*Data*

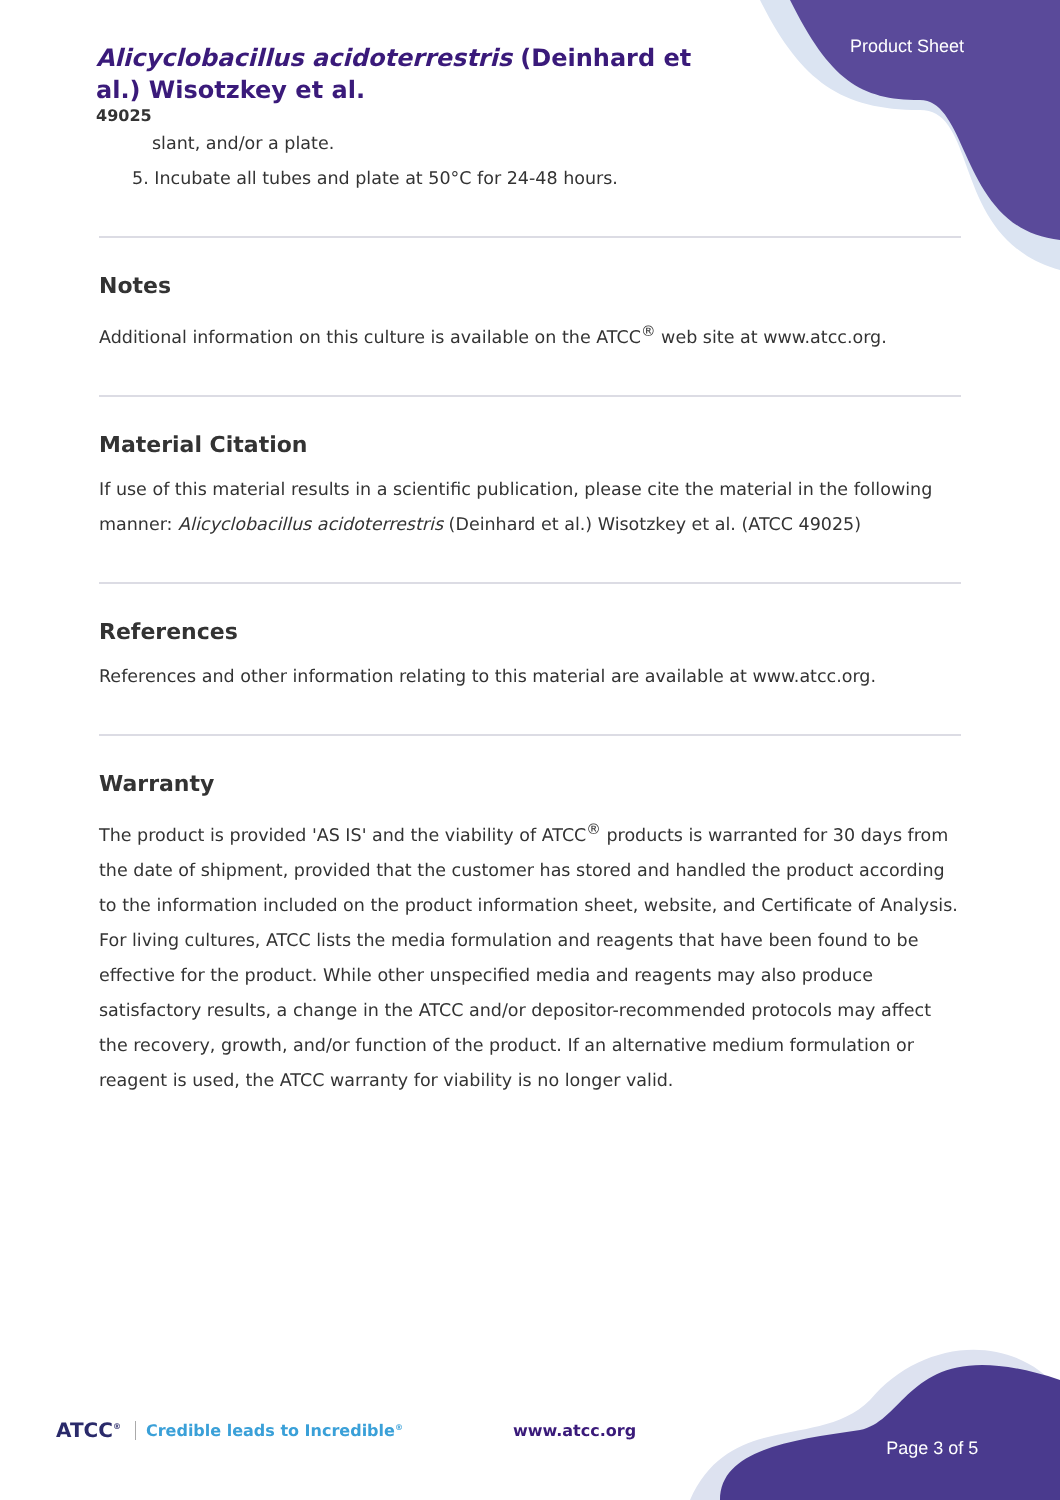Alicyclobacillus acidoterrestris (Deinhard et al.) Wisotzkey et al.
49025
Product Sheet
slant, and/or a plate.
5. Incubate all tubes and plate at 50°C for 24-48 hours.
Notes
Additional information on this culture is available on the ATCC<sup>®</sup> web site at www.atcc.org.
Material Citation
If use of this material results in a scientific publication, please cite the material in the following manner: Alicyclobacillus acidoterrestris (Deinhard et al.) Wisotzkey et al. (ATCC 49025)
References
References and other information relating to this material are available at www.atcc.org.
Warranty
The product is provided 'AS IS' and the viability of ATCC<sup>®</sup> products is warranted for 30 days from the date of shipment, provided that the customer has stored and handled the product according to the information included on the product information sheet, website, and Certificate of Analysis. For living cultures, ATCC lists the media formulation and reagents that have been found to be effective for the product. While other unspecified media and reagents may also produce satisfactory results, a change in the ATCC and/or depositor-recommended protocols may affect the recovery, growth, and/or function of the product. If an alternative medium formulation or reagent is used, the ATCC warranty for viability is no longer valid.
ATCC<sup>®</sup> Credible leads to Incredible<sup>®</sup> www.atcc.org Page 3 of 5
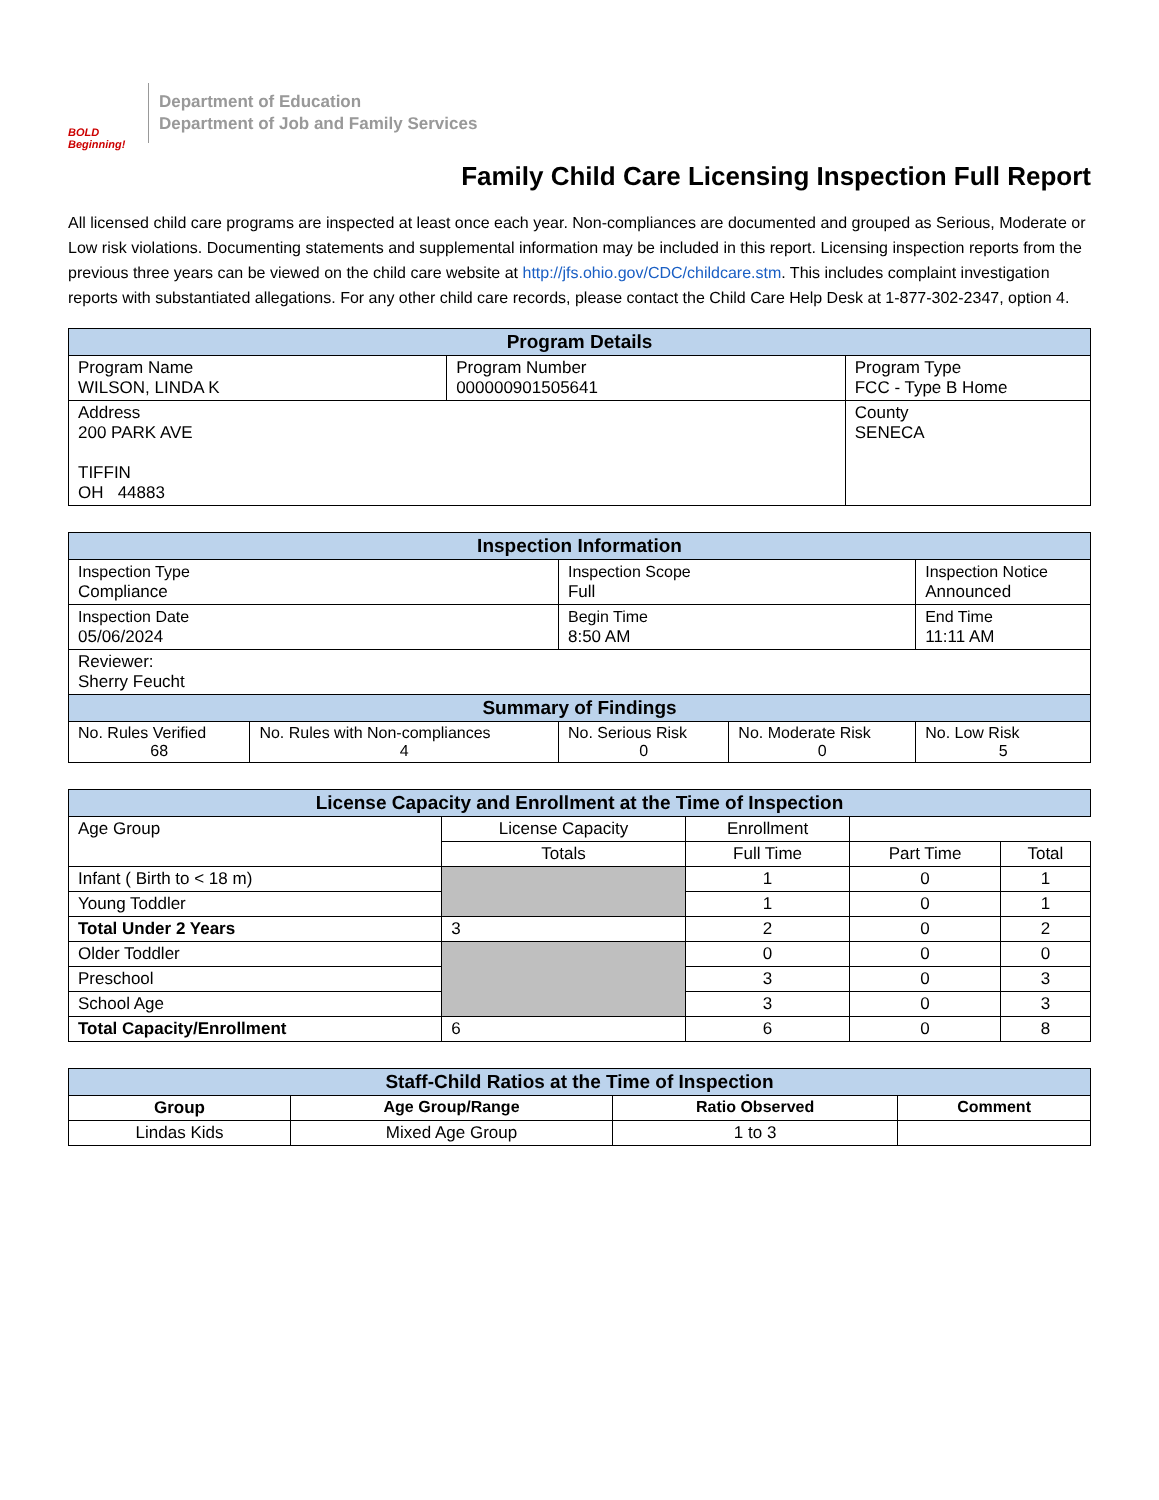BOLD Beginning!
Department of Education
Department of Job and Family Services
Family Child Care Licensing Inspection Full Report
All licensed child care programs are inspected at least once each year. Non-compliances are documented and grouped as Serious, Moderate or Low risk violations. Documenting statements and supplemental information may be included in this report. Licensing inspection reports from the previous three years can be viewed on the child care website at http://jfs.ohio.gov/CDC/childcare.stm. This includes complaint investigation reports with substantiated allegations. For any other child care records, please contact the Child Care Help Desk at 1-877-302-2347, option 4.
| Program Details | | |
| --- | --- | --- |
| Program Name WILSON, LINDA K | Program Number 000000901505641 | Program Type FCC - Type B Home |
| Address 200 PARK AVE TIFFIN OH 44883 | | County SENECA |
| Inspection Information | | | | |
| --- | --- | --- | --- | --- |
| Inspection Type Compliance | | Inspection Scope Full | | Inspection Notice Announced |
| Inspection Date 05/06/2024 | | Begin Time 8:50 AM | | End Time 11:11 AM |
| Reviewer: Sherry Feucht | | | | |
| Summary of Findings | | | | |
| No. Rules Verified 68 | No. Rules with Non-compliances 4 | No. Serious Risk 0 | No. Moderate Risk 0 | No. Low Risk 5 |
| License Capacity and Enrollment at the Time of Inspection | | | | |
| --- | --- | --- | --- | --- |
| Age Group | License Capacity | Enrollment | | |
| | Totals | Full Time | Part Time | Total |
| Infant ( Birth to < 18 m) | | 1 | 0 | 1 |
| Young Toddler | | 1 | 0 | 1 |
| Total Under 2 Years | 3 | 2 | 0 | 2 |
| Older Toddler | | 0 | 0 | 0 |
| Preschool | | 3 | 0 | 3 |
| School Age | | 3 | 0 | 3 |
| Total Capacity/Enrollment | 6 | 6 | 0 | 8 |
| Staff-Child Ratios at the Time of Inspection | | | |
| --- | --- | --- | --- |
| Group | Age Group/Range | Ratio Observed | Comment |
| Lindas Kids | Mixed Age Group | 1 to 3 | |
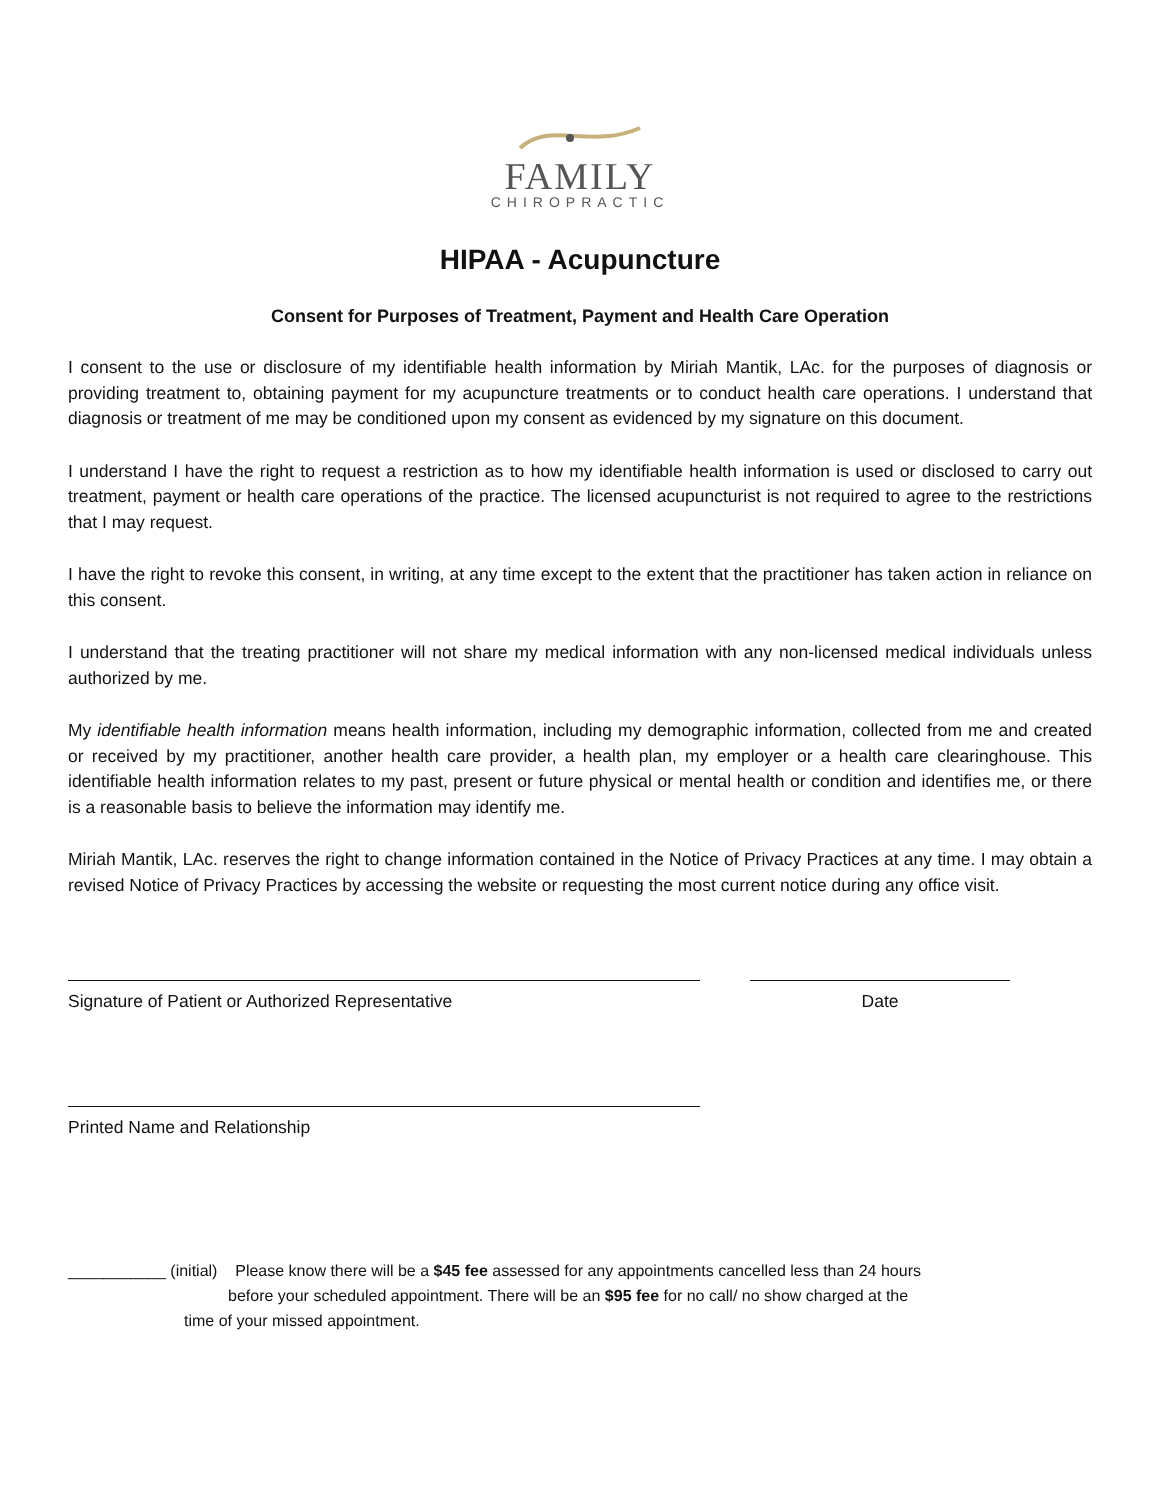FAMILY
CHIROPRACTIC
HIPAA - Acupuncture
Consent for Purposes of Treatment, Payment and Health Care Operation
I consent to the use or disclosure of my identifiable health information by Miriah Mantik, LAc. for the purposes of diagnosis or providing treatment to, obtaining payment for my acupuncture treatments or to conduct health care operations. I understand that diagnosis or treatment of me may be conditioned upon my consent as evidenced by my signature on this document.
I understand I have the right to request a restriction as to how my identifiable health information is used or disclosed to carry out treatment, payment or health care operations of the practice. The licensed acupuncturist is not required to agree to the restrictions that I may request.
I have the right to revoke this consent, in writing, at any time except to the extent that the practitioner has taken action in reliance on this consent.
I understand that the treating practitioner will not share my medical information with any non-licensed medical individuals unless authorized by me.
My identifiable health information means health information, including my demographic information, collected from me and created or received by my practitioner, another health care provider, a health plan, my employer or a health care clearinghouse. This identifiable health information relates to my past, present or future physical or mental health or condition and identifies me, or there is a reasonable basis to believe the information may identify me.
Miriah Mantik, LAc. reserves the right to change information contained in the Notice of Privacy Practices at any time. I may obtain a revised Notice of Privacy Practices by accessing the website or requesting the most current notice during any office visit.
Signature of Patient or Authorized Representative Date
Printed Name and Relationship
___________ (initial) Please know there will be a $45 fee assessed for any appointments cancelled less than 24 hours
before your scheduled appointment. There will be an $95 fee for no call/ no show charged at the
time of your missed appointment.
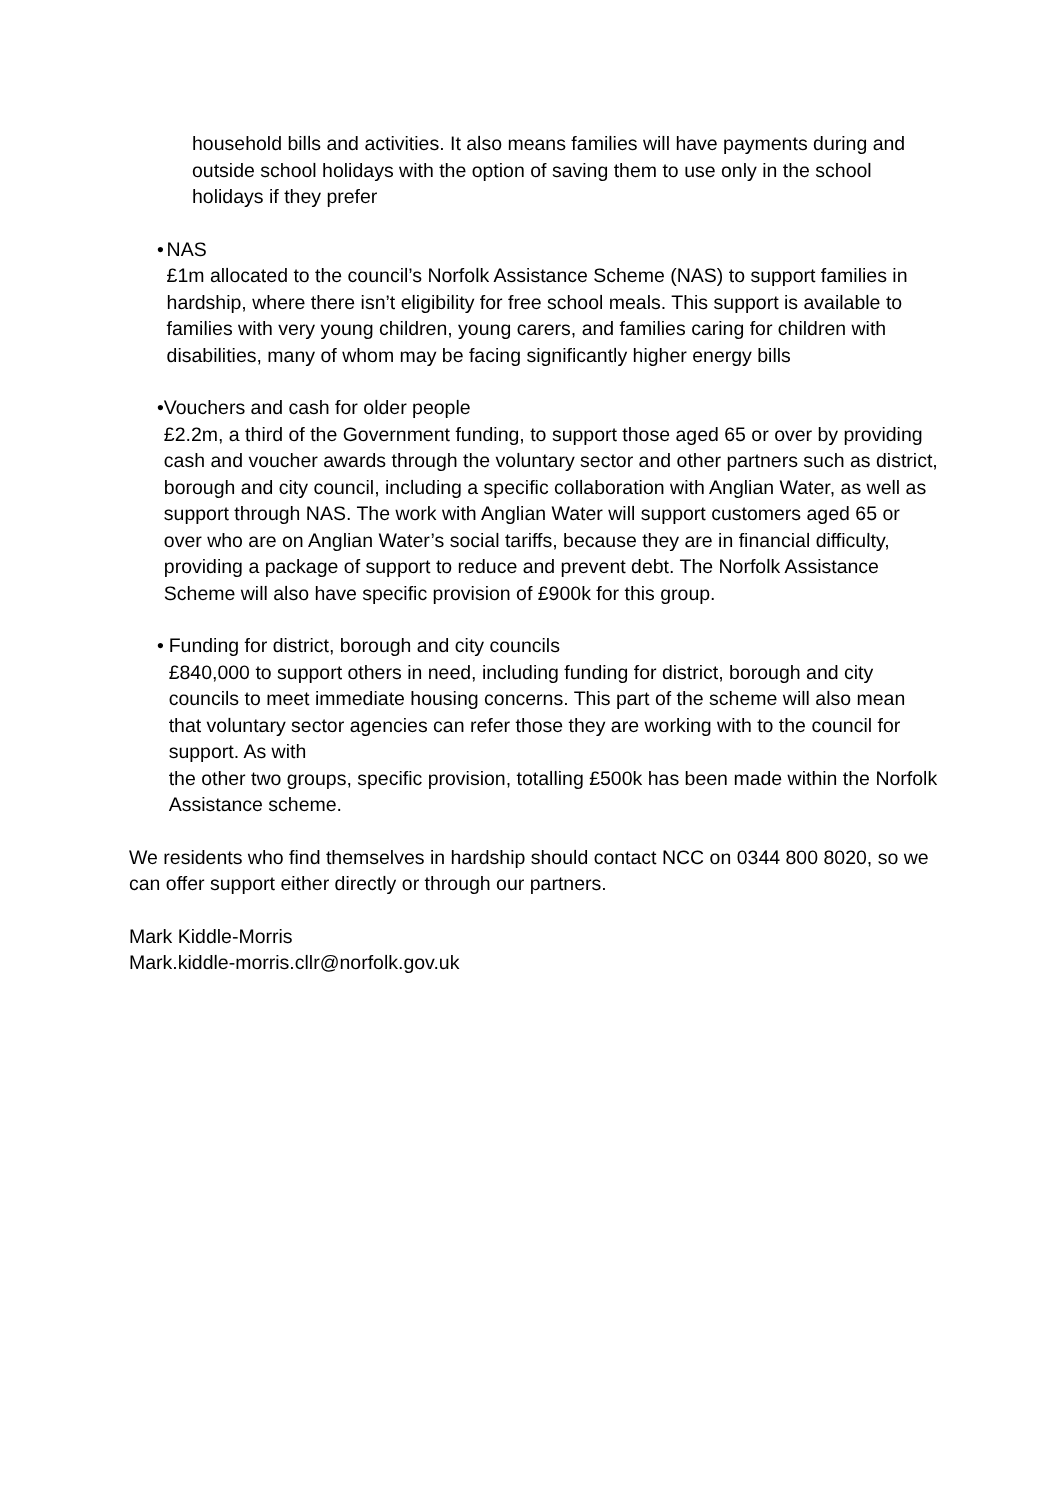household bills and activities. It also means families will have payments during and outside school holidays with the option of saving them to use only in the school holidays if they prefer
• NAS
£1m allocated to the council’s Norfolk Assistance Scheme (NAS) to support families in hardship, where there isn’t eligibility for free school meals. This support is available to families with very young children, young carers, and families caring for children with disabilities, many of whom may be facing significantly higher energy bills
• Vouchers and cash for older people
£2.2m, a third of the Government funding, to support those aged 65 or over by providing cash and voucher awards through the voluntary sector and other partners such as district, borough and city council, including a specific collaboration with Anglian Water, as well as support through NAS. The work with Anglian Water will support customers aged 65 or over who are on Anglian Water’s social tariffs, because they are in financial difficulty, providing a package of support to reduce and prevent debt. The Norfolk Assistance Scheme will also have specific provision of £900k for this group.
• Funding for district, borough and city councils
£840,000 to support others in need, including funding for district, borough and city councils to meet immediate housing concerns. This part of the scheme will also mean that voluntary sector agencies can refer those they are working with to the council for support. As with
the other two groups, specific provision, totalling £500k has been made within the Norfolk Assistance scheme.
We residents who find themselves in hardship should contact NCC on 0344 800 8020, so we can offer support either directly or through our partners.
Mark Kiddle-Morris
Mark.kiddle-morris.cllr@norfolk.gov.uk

*Exercise details*
Within the listing above, the stretch from the line with "Preschool | |" down to the line with "I consent to" is to be given again exactly, end lines included and pictures excluded.

*Solved exercise*
| Preschool | | 3 | 0 | 3 |
| School Age | | 3 | 0 | 3 |
| Total Capacity/Enrollment | 6 | 6 | 0 | 8 |
| Staff-Child Ratios at the Time of Inspection | | | |
| --- | --- | --- | --- |
| Group | Age Group/Range | Ratio Observed | Comment |
| Lindas Kids | Mixed Age Group | 1 to 3 | |
FAMILY
CHIROPRACTIC
HIPAA - Acupuncture
Consent for Purposes of Treatment, Payment and Health Care Operation
I consent to the use or disclosure of my identifiable health information by Miriah Mantik, LAc. for the purposes of diagnosis or providing treatment to, obtaining payment for my acupuncture treatments or to conduct health care operations. I understand that diagnosis or treatment of me may be conditioned upon my consent as evidenced by my signature on this document.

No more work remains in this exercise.